Give the number of lines in the following entries that contain the word "down", with nothing added.

**Data records:**
BEGIN

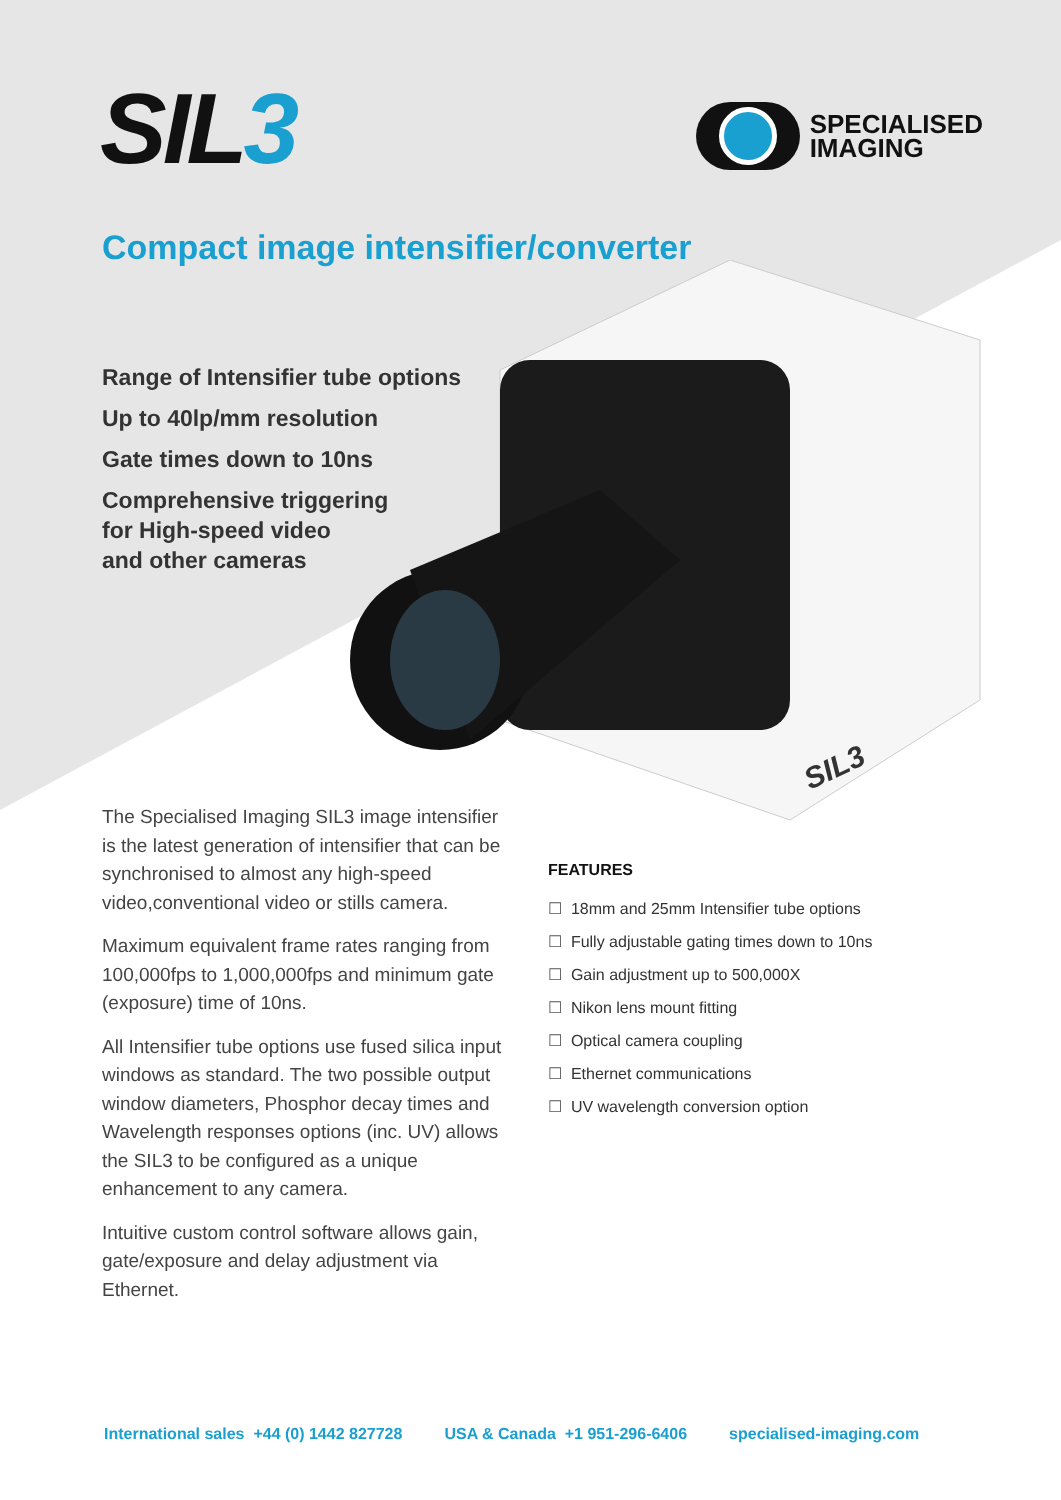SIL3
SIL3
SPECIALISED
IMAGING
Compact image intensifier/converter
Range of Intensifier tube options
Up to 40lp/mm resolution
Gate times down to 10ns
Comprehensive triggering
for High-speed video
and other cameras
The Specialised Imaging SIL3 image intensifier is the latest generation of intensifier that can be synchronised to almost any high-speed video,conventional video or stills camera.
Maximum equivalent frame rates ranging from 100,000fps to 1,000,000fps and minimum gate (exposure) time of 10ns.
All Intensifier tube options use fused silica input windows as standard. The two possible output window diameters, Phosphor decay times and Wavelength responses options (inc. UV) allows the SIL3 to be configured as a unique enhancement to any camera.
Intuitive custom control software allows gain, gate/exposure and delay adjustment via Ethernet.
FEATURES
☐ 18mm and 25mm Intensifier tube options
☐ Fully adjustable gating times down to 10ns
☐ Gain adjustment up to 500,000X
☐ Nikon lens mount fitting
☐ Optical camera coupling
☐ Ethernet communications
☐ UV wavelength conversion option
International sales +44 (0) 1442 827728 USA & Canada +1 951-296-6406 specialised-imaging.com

END

**Result of the task:** 2